§ **GIVEN PASSAGE**

South African homes bulldozed during apartheid, the debris now preserved in acrylic glass. Soil collected from lynching sites throughout the American South, gathered in jars at the Montgomery Equal Justice Initiative’s new Legacy Museum. An abiding fire on blue coals, the “Eternal Flame” above Martin Luther King, Jr.'s crypt. His vision of the Beloved Community, engraved on stone: An engine of reconciliation.

These are just a few of the images 12 refugee young women are carrying with them—to their African and Middle Eastern communities in New Haven, back to their high schools, and off to college—after a a Civil Rights field trip to Virginia, Georgia, and Alabama this summer. The trip was an initiative of Integrated Refugee & Immigrant Services’ (IRIS) Young Leaders’ Program.

§ **PROVIDED MATERIAL**

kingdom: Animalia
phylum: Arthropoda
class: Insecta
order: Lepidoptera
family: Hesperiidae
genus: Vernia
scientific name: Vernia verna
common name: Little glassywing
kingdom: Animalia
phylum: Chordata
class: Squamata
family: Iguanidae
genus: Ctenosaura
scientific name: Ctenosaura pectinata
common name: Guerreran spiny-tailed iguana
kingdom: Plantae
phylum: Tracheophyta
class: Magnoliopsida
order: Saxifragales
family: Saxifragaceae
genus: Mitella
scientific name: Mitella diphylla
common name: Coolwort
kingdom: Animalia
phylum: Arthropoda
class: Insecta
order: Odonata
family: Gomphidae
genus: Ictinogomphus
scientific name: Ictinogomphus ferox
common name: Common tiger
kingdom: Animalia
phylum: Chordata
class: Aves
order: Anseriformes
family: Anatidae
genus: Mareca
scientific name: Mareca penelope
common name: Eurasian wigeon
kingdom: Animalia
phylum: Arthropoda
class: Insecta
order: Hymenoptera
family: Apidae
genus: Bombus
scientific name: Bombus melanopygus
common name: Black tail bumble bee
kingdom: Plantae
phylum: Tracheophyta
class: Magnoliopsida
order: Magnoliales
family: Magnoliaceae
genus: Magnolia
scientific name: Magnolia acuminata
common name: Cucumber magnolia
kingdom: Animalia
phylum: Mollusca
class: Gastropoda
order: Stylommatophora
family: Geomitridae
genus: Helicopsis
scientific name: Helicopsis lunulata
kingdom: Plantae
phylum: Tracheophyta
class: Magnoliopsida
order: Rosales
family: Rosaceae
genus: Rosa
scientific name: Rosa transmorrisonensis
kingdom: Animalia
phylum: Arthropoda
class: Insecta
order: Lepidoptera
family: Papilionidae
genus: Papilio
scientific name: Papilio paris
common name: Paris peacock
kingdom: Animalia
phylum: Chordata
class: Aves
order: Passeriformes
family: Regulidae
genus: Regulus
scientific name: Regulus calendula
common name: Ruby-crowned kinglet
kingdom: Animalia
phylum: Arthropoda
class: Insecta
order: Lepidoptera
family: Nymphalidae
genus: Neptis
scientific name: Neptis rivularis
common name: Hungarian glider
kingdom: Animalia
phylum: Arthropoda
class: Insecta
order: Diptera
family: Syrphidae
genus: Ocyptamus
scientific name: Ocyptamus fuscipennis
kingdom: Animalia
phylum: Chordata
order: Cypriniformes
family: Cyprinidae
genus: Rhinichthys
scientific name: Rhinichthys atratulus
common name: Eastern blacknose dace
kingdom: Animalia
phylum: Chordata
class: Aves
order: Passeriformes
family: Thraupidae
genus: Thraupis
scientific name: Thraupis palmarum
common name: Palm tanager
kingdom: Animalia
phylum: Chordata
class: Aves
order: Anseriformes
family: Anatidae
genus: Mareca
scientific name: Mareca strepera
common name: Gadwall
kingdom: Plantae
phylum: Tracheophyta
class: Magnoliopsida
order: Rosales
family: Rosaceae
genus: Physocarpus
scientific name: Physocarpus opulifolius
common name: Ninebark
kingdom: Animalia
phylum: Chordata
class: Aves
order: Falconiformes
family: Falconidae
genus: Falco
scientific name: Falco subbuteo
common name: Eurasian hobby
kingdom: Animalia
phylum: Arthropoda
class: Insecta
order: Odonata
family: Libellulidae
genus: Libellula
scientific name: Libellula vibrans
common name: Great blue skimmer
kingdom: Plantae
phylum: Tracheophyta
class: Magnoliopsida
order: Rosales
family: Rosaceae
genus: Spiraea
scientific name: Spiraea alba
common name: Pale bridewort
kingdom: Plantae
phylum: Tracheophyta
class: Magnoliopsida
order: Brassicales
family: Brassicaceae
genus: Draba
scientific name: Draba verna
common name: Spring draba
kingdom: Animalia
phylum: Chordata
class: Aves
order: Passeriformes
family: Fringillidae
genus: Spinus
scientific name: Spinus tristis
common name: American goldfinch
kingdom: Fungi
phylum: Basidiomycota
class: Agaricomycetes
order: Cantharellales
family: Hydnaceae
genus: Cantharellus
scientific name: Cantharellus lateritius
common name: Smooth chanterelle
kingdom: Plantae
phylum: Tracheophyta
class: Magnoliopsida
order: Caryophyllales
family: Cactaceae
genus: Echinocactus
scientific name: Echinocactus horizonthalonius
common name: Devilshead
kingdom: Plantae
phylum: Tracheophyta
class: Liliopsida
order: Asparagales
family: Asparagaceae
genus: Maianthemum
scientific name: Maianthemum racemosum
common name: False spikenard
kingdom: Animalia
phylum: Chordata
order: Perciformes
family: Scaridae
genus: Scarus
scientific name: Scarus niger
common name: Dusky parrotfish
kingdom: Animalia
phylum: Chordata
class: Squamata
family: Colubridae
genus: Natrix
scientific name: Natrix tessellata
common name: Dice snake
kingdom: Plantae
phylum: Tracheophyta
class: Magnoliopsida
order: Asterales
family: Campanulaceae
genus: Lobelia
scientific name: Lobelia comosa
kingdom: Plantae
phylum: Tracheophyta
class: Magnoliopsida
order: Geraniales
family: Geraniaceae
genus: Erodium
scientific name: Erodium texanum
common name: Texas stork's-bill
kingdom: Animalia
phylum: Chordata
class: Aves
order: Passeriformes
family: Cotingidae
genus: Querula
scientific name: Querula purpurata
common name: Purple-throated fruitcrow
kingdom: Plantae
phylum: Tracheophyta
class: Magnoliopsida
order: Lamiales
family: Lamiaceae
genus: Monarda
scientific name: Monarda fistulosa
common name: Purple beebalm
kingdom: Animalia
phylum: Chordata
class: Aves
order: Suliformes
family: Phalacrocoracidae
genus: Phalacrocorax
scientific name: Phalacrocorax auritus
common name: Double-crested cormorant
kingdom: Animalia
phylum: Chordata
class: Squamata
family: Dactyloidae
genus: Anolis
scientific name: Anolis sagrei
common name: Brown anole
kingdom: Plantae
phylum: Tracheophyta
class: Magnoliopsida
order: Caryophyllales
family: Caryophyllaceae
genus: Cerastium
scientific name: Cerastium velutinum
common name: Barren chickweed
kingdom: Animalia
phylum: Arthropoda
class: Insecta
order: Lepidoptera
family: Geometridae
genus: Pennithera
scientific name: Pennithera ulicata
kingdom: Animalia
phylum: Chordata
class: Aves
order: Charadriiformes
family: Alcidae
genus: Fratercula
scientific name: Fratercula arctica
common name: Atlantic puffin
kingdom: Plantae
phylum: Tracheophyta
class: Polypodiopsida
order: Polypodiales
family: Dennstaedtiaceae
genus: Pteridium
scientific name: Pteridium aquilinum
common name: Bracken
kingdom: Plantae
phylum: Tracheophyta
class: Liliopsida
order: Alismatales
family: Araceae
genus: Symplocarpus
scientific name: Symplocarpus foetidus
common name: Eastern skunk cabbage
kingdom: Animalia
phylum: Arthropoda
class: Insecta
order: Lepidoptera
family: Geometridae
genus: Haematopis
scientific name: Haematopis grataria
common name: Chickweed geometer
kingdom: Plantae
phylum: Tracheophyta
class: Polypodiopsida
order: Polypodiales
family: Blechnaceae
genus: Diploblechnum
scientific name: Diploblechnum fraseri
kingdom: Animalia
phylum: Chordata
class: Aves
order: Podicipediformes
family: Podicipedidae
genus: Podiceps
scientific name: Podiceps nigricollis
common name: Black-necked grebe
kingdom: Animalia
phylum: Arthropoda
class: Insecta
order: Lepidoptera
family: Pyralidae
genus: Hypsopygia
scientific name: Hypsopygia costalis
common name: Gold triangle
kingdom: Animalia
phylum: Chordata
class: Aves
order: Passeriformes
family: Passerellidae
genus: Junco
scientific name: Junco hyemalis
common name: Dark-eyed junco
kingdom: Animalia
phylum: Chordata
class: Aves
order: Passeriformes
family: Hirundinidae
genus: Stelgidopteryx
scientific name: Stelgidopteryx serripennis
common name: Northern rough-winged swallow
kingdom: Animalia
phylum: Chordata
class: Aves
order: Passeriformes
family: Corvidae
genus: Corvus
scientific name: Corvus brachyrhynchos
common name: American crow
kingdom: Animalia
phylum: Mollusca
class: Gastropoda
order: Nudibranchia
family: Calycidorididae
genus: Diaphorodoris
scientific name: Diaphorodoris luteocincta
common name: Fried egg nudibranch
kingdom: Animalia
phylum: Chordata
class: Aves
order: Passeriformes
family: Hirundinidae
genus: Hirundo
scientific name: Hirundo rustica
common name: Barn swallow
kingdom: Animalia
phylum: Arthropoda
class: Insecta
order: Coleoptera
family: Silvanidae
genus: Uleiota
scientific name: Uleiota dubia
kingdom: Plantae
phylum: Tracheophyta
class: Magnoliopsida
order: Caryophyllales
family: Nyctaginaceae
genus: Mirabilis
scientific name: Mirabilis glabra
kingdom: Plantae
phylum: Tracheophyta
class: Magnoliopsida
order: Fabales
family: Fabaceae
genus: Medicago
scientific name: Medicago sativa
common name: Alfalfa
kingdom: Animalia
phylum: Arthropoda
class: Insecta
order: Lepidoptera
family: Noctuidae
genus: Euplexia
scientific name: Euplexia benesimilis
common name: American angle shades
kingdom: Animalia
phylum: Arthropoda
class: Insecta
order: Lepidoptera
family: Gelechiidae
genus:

§ **WHAT THIS TASK INVOLVES**
Resume the passage about the Civil Rights field trip taken by refugee young women, picking up after its final sentence. The lines have no connection to the text.

§ **RESULT OF THE TASK**
“Not only did nonviolent resistance work in the past,” said Gladys Mwilelo, a rising sophomore at Central Connecticut State University (CCSU) and one of the young leaders on the trip. “We need to use it today.”

Gladys and her sister Lola are young Congolese leaders who resettled to New Haven with their family five years ago. Soon, they’ll be American citizens.

On the civil-rights trip, Lola led her peers in freedom songs during the long bus ride from Richmond to Atlanta. On the way to Montgomery, the young women engaged in a heated discussion of the ethics of art acquisitions: ceramic bowls stolen from Africa and the Middle East, now housed in glass cases at the Birmingham Museum of Art.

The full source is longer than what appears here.